Sekretaris Daerah Kota Pontianak, Amirullah, sedang berdialog dengan pedagang dan mengecek langsung harga barang kemasan plastik saat melakukan peninjauan di Pasar Flamboyan pasca Idulfitri. (Dok. HO/Faktakalbar.id)
Sekretaris Daerah Kota Pontianak, Amirullah, sedang berdialog dengan pedagang dan mengecek langsung harga barang kemasan plastik saat melakukan peninjauan di Pasar Flamboyan pasca Idulfitri. (Dok. HO/Faktakalbar.id)

Faktakalbar.id, PONTIANAK – Pemerintah Kota (Pemkot) Pontianak memastikan ketersediaan pangan pasca Idulfitri dalam kondisi aman dengan harga yang relatif terkendali.

Hal ini disampaikan langsung oleh Sekretaris Daerah (Sekda) Kota Pontianak, Amirullah, usai melakukan pengecekan harga di Pasar Flamboyan dan salah satu ritel modern di Jalan Gajah Mada, Rabu (15/4/2026).

Baca Juga: Antisipasi Kabut Asap Karhutla, Pemkot Pontianak Prioritaskan Langkah Mitigasi dan Kesiapsiagaan

Amirullah menjelaskan, kegiatan peninjauan tersebut merupakan bagian dari upaya validasi terhadap laporan petugas yang ada di lapangan.

Ia menegaskan, pemantauan rutin terus dilakukan guna memastikan harga tetap sesuai ketentuan dan ketersediaan barang terjaga dengan baik.

“Berdasarkan pemeriksaan langsung, ketersediaan barang terjamin. Kami melakukan cross-check di pasar tradisional dan ritel modern, hasilnya stok aman dan tidak ada pembatasan pembelian oleh konsumen,” ujarnya usai pemantauan.

Ia mengungkapkan, tren harga dalam beberapa minggu terakhir setelah momen Idulfitri menunjukkan kecenderungan yang menurun.

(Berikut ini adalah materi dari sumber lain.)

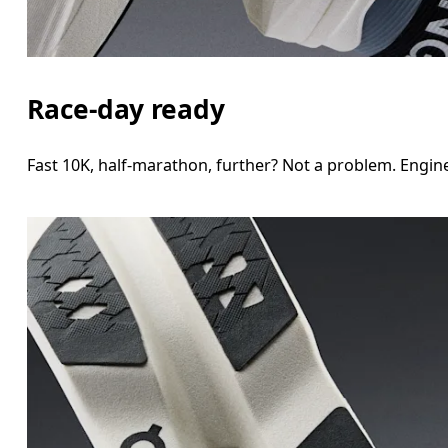
Race-day ready
Fast 10K, half-marathon, further? Not a problem. Engine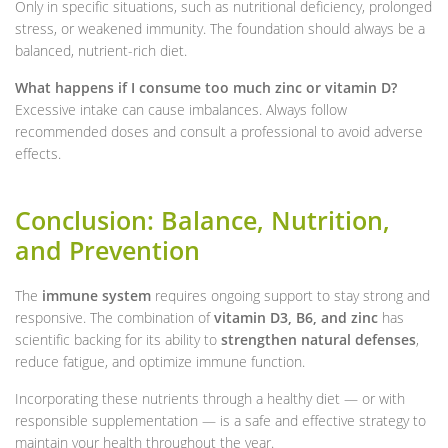
Only in specific situations, such as nutritional deficiency, prolonged
stress, or weakened immunity. The foundation should always be a
balanced, nutrient-rich diet.
What happens if I consume too much zinc or vitamin D?
Excessive intake can cause imbalances. Always follow
recommended doses and consult a professional to avoid adverse
effects.
Conclusion: Balance, Nutrition,
and Prevention
The
immune system
requires ongoing support to stay strong and
responsive. The combination of
vitamin D3, B6, and zinc
has
scientific backing for its ability to
strengthen natural defenses
,
reduce fatigue, and optimize immune function.
Incorporating these nutrients through a healthy diet — or with
responsible supplementation — is a safe and effective strategy to
maintain your health throughout the year.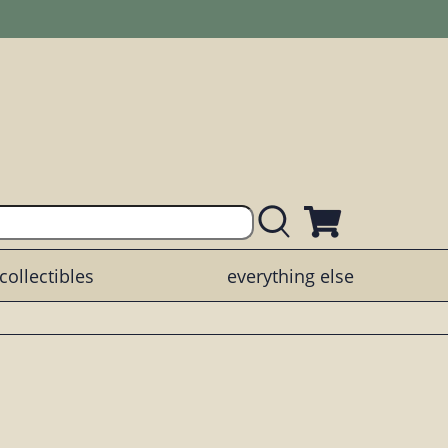
collectibles
everything else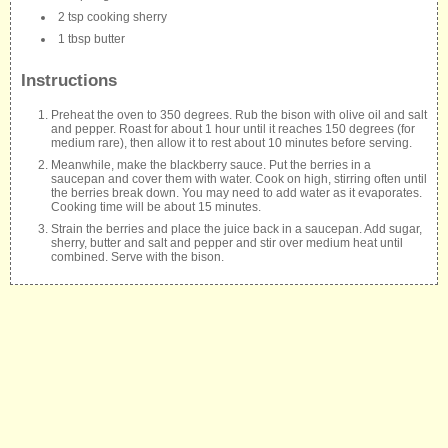
2 tsp cooking sherry
1 tbsp butter
Instructions
Preheat the oven to 350 degrees. Rub the bison with olive oil and salt
and pepper. Roast for about 1 hour until it reaches 150 degrees (for
medium rare), then allow it to rest about 10 minutes before serving.
Meanwhile, make the blackberry sauce. Put the berries in a
saucepan and cover them with water. Cook on high, stirring often until
the berries break down. You may need to add water as it evaporates.
Cooking time will be about 15 minutes.
Strain the berries and place the juice back in a saucepan. Add sugar,
sherry, butter and salt and pepper and stir over medium heat until
combined. Serve with the bison.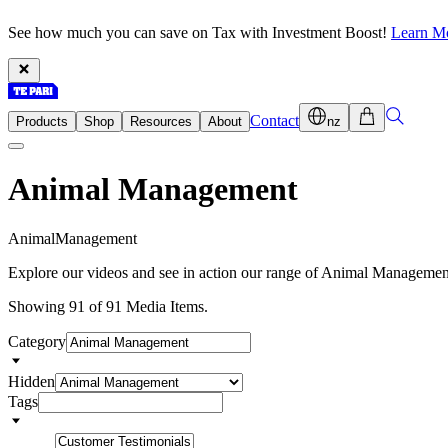
See how much you can save on Tax with Investment Boost!
Learn M
Contact
Products
Shop
Resources
About
nz
Animal Management
A
n
i
m
a
l
M
a
n
a
g
e
m
e
n
t
Explore our videos and see in action our range of Animal Management
Showing 91 of 91 Media Items.
Category
Hidden
Tags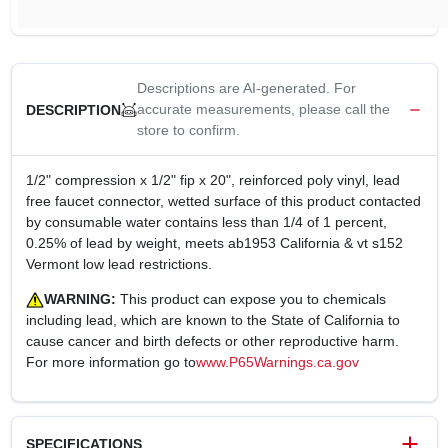
Descriptions are AI-generated. For
accurate measurements, please call the
DESCRIPTION
store to confirm.
1/2" compression x 1/2" fip x 20", reinforced poly vinyl, lead
free faucet connector, wetted surface of this product contacted
by consumable water contains less than 1/4 of 1 percent,
0.25% of lead by weight, meets ab1953 California & vt s152
Vermont low lead restrictions.
WARNING:
This product can expose you to chemicals
including lead, which are known to the State of California to
cause cancer and birth defects or other reproductive harm.
For more information go to
www.P65Warnings.ca.gov
SPECIFICATIONS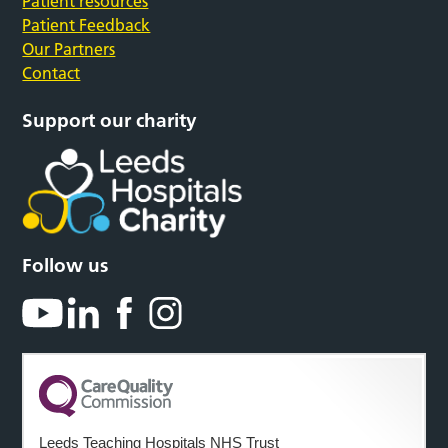
Patient resources
Patient Feedback
Our Partners
Contact
Support our charity
Follow us
Leeds Teaching Hospitals NHS Trust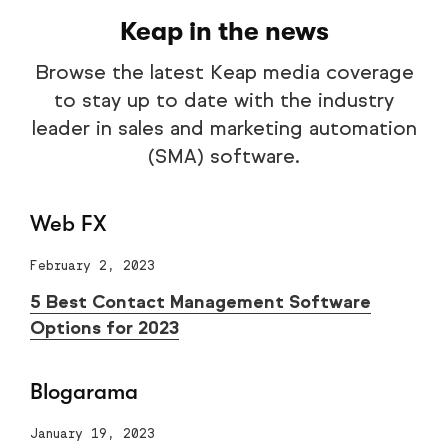
Keap in the news
Browse the latest Keap media coverage
to stay up to date with the industry
leader in sales and marketing automation
(SMA) software.
Web FX
February 2, 2023
5 Best Contact Management Software
Options for 2023
Blogarama
January 19, 2023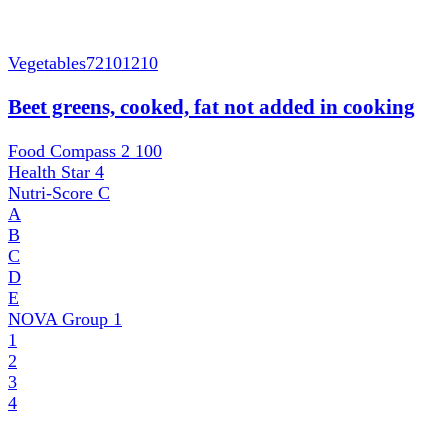
Vegetables
72101210
Beet greens, cooked, fat not added in cooking
Food Compass 2
100
Health Star
4
Nutri-Score
C
A
B
C
D
E
NOVA Group
1
1
2
3
4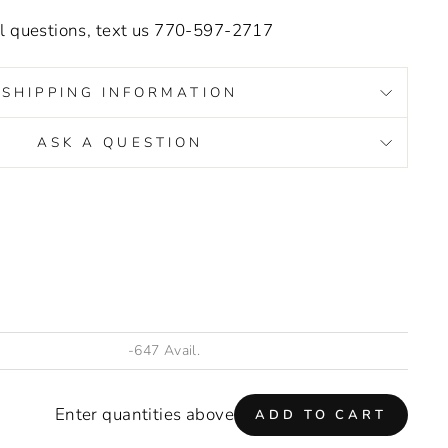
.
al questions, text us 770-597-2717
SHIPPING INFORMATION
ASK A QUESTION
s/image-element line 93): invalid url input
Enter quantities above
ADD TO CART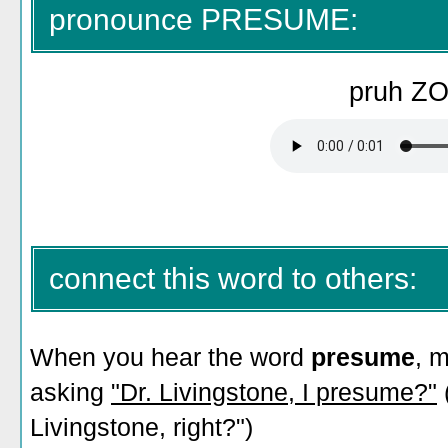
pronounce PRESUME:
pruh Z
connect this word to others:
When you hear the word
presume
, 
asking
"Dr. Livingstone, I presume?"
Livingstone, right?")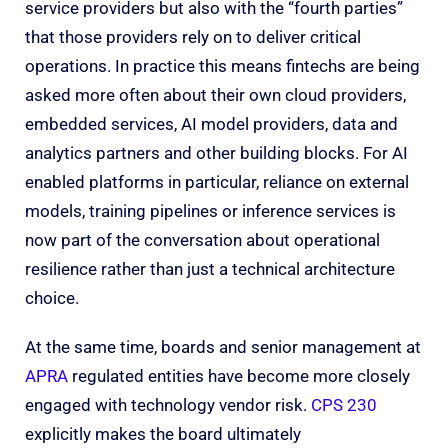
service providers but also with the “fourth parties”
that those providers rely on to deliver critical
operations. In practice this means fintechs are being
asked more often about their own cloud providers,
embedded services, AI model providers, data and
analytics partners and other building blocks. For AI
enabled platforms in particular, reliance on external
models, training pipelines or inference services is
now part of the conversation about operational
resilience rather than just a technical architecture
choice.
At the same time, boards and senior management at
APRA
regulated entities have become more closely
engaged with technology vendor risk.
CPS 230
explicitly makes the board ultimately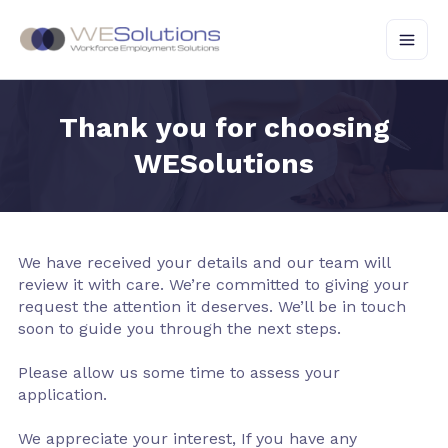
Skip
to
content
Thank you for choosing
WESolutions
We have received your details and our team will
review it with care. We’re committed to giving your
request the attention it deserves. We’ll be in touch
soon to guide you through the next steps.
Please allow us some time to assess your
application.
We appreciate your interest, If you have any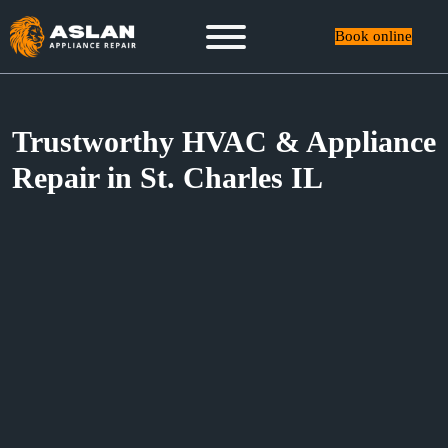
Book online
Trustworthy HVAC & Appliance
Repair in St. Charles IL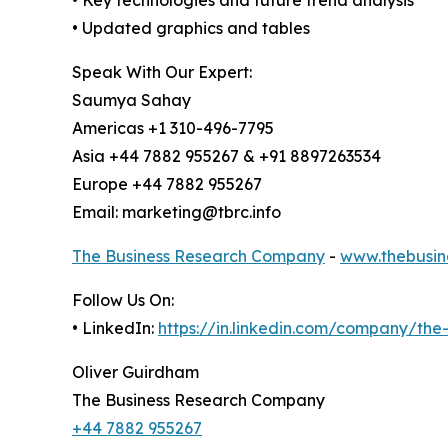
• Updated graphics and tables
Speak With Our Expert:
Saumya Sahay
Americas +1 310-496-7795
Asia +44 7882 955267 & +91 8897263534
Europe +44 7882 955267
Email: marketing@tbrc.info
The Business Research Company
-
www.thebusin
Follow Us On:
• LinkedIn:
https://in.linkedin.com/company/th
Oliver Guirdham
The Business Research Company
+44 7882 955267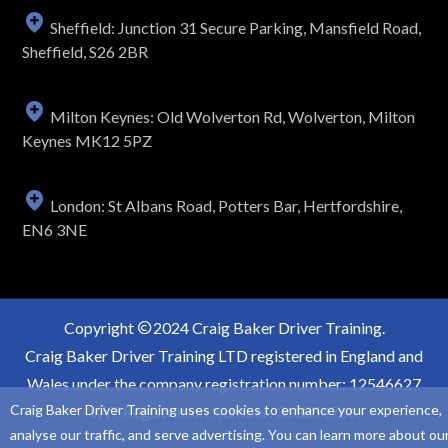
Sheffield: Junction 31 Secure Parking, Mansfield Road,
Sheffield, S26 2BR
Milton Keynes: Old Wolverton Rd, Wolverton, Milton
Keynes MK12 5PZ
London: St Albans Road, Potters Bar, Hertfordshire,
EN6 3NE
Copyright
2024 Craig Baker Driver Training.
Craig Baker Driver Training LTD registered in England and
Wales under the company registration number: 12546627
Craig Baker Driver Training uses cookies to enhance your experience,
VAT Registration Number: 363854766.
analyse our traffic, and serve advertising. You can learn more about ou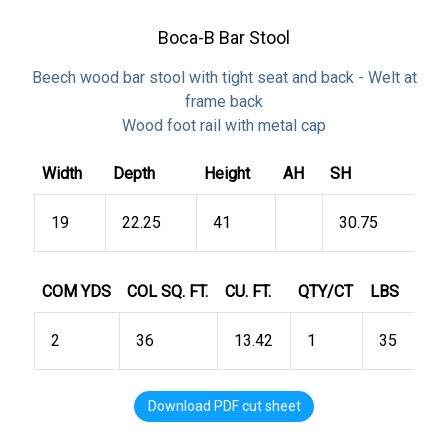
Boca-B Bar Stool
Beech wood bar stool with tight seat and back - Welt at
frame back
Wood foot rail with metal cap
Width
Depth
Height
AH
SH
19
22.25
41
30.75
COM YDS
COL SQ. FT.
CU. FT.
QTY/CT
LBS
2
36
13.42
1
35
Download PDF cut sheet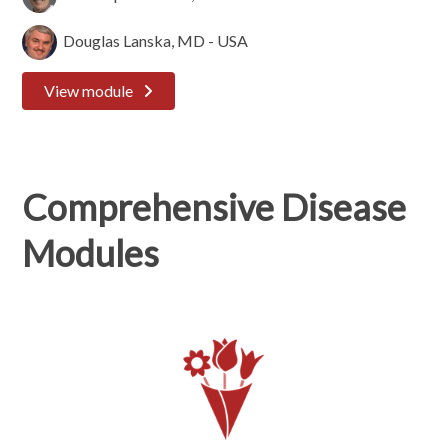
Douglas Lanska, MD - USA
View module
Comprehensive Disease
Modules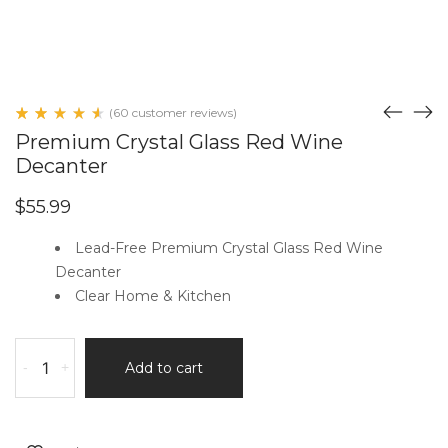
(
60
customer reviews)
Rated
60
Premium Crystal Glass Red Wine
4.65
out
Decanter
of 5
based
on
$
55.99
customer
ratings
Lead-Free Premium Crystal Glass Red Wine
Decanter
Clear Home & Kitchen
Premium
-
+
Add to cart
Crystal
Glass
Red
Wine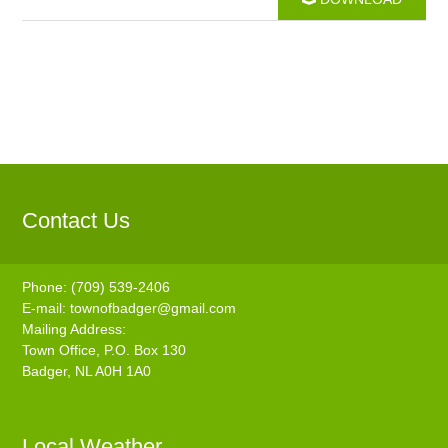
Contact Us
Phone: (709) 539-2406
E-mail:
townofbadger@gmail.com
Mailing Address:
Town Office, P.O. Box 130
Badger, NL A0H 1A0
Local Weather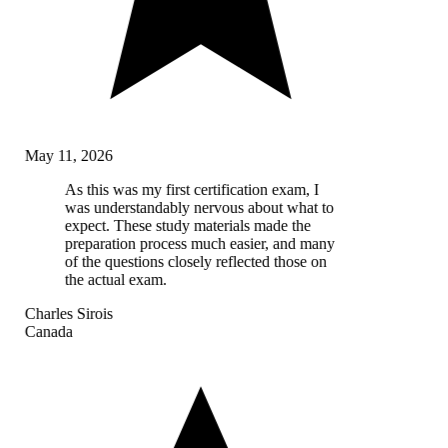
May 11, 2026
As this was my first certification exam, I
was understandably nervous about what to
expect. These study materials made the
preparation process much easier, and many
of the questions closely reflected those on
the actual exam.
Charles Sirois
Canada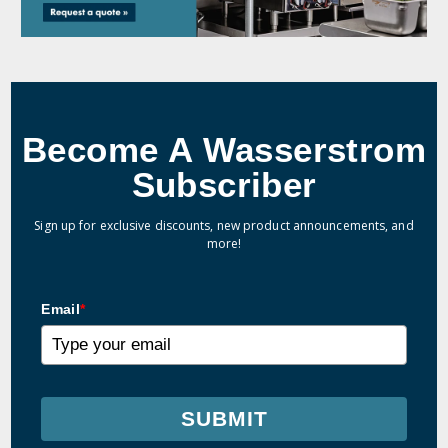
Become A Wasserstrom
Subscriber
Sign up for exclusive discounts, new product announcements, and
more!
Email
*
SUBMIT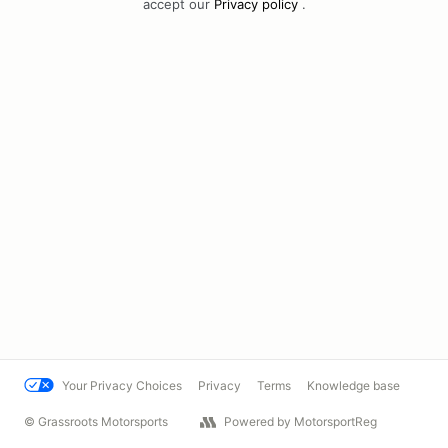
accept our
Privacy policy
.
Your Privacy Choices
Privacy
Terms
Knowledge base
© Grassroots Motorsports
Powered by MotorsportReg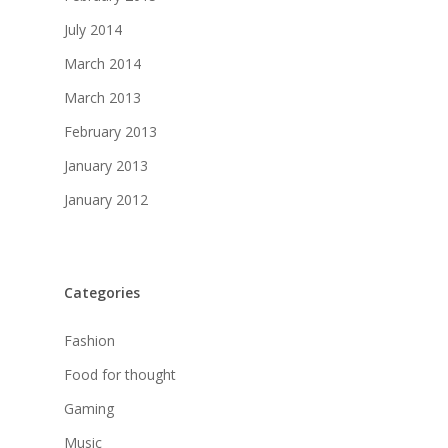
July 2014
March 2014
March 2013
February 2013
January 2013
January 2012
Categories
Fashion
Food for thought
Gaming
Music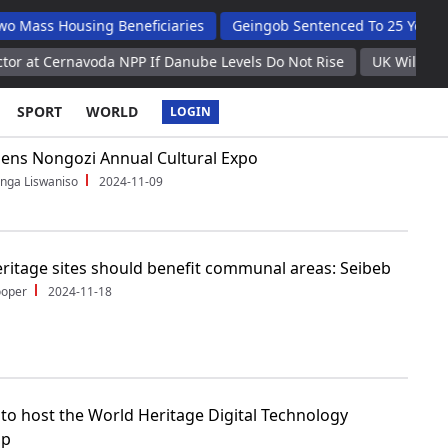
Housing Beneficiaries
Geingob Sentenced To 25 Years For Wife
navoda NPP If Danube Levels Do Not Rise
UK Will Not Interve
SPORT
WORLD
LOGIN
ens Nongozi Annual Cultural Expo
nga Liswaniso
2024-11-09
ritage sites should benefit communal areas: Seibeb
ooper
2024-11-18
to host the World Heritage Digital Technology
op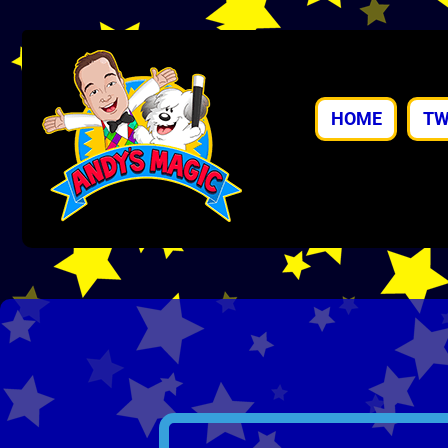
HOME
TW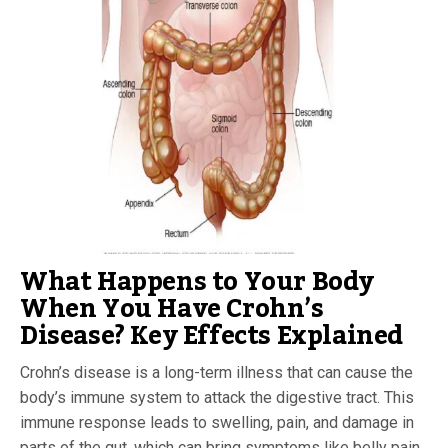
What Happens to Your Body
When You Have Crohn’s
Disease? Key Effects Explained
Crohn’s disease is a long-term illness that can cause the
body’s immune system to attack the digestive tract. This
immune response leads to swelling, pain, and damage in
parts of the gut, which can bring symptoms like belly pain,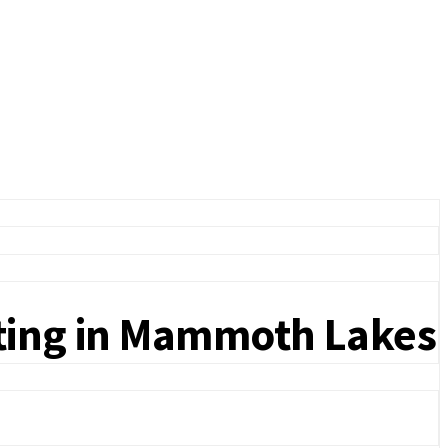
sting in Mammoth Lakes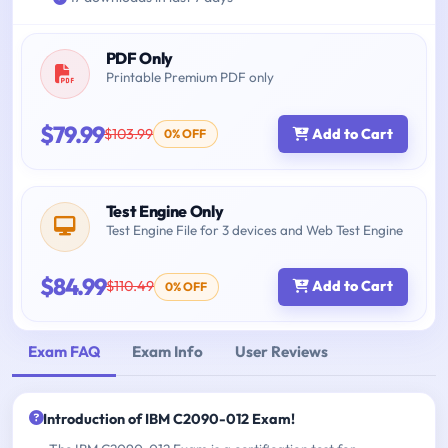
PDF Only
Printable Premium PDF only
$79.99
$103.99
Add to Cart
0% OFF
Test Engine Only
Test Engine File for 3 devices and Web Test Engine
$84.99
$110.49
Add to Cart
0% OFF
Exam FAQ
Exam Info
User Reviews
Introduction of IBM C2090-012 Exam!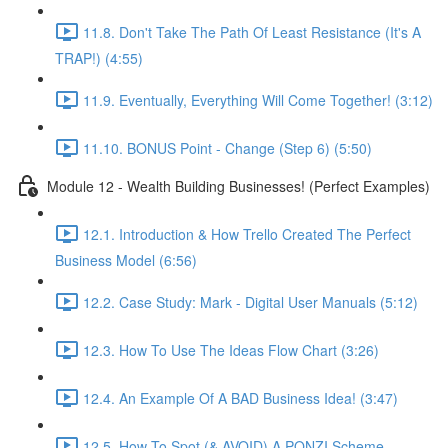
11.8. Don't Take The Path Of Least Resistance (It's A
TRAP!) (4:55)
11.9. Eventually, Everything Will Come Together! (3:12)
11.10. BONUS Point - Change (Step 6) (5:50)
Module 12 - Wealth Building Businesses! (Perfect Examples)
12.1. Introduction & How Trello Created The Perfect
Business Model (6:56)
12.2. Case Study: Mark - Digital User Manuals (5:12)
12.3. How To Use The Ideas Flow Chart (3:26)
12.4. An Example Of A BAD Business Idea! (3:47)
12.5. How To Spot (& AVOID) A PONZI Scheme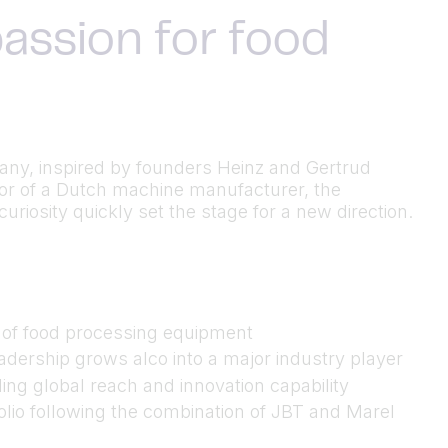
assion for food
many, inspired by founders Heinz and Gertrud
utor of a Dutch machine manufacturer, the
riosity quickly set the stage for a new direction.
n of food processing equipment
dership grows alco into a major industry player
ing global reach and innovation capability
folio following the combination of JBT and Marel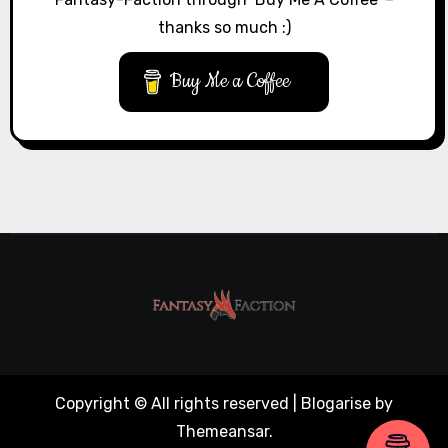
thanks so much :)
Buy Me a Coffee
Copyright © All rights reserved
|
Blogarise
by
Themeansar
.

Sejumlah komoditas seperti ikan dan telur mengalami penurunan harga, sementara komoditas lain seperti bawang, bawang putih, dan kentang terpantau relatif stabil.

“Secara umum harga cenderung turun dibandingkan minggu sebelumnya. Untuk beras premium memang ada kenaikan sekitar Rp1.000 per 20 kilogram, namun masih dalam batas wajar,” jelasnya.

Menurut Amirullah, kenaikan pada beberapa komoditas dipengaruhi oleh faktor eksternal.

Salah satunya adalah harga kemasan plastik yang meningkat cukup signifikan di pasaran, yakni antara 30 hingga 90 persen.

Kondisi ini secara otomatis berdampak pada produk yang menggunakan kemasan plastik, termasuk komoditas beras.

Meski demikian, ia memastikan harga kebutuhan pokok yang memiliki Harga Eceran Tertinggi (HET) atau harga acuan dari pemerintah, seperti beras dan minyak goreng, tetap terkendali dan dipastikan tersedia di pasaran.

Baca Juga: Wadahi Bakat Akar Rumput, Mahasiswa UM Pontianak Inisiasi Kejuaraan Futsal Antar-Kampus se-Kalbar

Dalam kesempatan tersebut, Amirullah juga mengimbau masyarakat agar tetap tenang dan berbelanja secara bijak sesuai dengan kebutuhan sehari-hari.